La conversazione è diversa dalle solite. Molto diversa. Una voce rotta da spasmi usa vocaboli orribili, parla di eventi terrificanti, racconta fatti di sangue con agghiacciante verosimiglianza. Il commissario percepisce distintamente il gelo della morte in quella voce ma Lino, il non brillante subalterno che ama i libri polizieschi, convinto si tratti di un mitomane riesce a persuadere il diffidente superiore.
Il telefono di Llob squilla di nuovo, e questa volta dall’altro lato della cornetta c’è il Direttore del distretto: “un ipocrita, leccaculo, pieno di sé, con il merito di rappresentare, lui da solo, tutta la genia dei vigliacchi”. In maniera poco amichevole il capo intima a Llob di abbandonare il dossier 6015, un caso da insabbiare senza discussioni in cui risulta coinvolto un figlio di papà e di quella nuova Algeria prona agli Stati Uniti e all’Europa. A malincuore il commissario è costretto a cedere.
Offeso per non essere stato creduto, insensibile alla quotidianità del reparto di polizia, l’autore della prima chiamata si materializza, appropriandosi con una sola mossa delle paure dell’intera Algeri. Allestisce uno spettacolo che gronda sangue e pezzi di cadavere, uno show grandguignolesco destinato a monopolizzare l’attenzione della stampa e che gli procurerà un inquietante e sgradito soprannome: il Pazzo col Bisturi.
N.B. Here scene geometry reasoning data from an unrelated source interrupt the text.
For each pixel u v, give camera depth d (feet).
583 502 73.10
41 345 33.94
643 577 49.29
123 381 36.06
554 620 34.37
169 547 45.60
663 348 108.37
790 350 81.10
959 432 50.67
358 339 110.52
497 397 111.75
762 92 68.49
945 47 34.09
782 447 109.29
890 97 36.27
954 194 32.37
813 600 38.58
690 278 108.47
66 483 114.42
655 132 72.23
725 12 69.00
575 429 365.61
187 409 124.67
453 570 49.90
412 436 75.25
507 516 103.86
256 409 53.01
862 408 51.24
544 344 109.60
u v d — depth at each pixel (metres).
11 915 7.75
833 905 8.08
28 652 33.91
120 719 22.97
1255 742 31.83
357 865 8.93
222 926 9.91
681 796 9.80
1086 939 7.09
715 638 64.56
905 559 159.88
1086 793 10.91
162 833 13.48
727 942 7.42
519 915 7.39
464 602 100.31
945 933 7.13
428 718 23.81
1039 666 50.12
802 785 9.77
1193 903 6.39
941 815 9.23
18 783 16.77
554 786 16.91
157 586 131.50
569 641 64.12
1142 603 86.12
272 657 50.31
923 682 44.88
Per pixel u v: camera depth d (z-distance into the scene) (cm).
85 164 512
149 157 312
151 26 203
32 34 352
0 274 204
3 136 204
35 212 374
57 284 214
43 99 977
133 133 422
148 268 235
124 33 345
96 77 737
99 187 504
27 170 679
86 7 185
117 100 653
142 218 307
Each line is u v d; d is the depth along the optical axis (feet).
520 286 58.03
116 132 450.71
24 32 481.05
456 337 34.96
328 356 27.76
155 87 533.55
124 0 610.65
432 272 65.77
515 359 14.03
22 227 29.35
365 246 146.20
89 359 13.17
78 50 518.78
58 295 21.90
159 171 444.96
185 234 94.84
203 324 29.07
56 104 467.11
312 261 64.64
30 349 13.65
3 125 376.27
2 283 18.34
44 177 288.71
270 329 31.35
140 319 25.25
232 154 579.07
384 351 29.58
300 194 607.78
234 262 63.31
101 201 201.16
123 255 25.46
L’oscuro disegno del serial killer si sviluppa seguendo per le vie della città le metafore acrobatiche del commissario Llob/Yasmina Khadra/Mohammed Moulessehoul, artigli che scavano in profondità la nuova Algeri: quella degli shopping mall dove chi parla francese dà del lei e vede l’arabo come la peste, o quella dei bordelli sul lungomare in cui al ritmo della musica raï vengono soddisfatti i desideri carnali degli occidentali e degli algerini facoltosi, in un mercato dove ognuno ha un prezzo.
I cadaveri sviscerati si moltiplicano. Pezzi di verità vengono a galla rivelando i volti delle prossime vittime e le motivazioni patologiche dietro la strage. Perché il Pazzo col bisturi non è pazzo per nulla. È spietato e sanguinario ma è anche un freddo calcolatore che tiene in mano i fili della tragica messinscena di cui si è voluto protagonista, intitolata il “Vendicatore col Bisturi” e non quell’altra parola. Un copione studiato alla perfezione, fino all’ultima scena, dove nondimeno s’inserisce un’interferenza imprevedibile: l’istinto da sbirro del commissario Llob.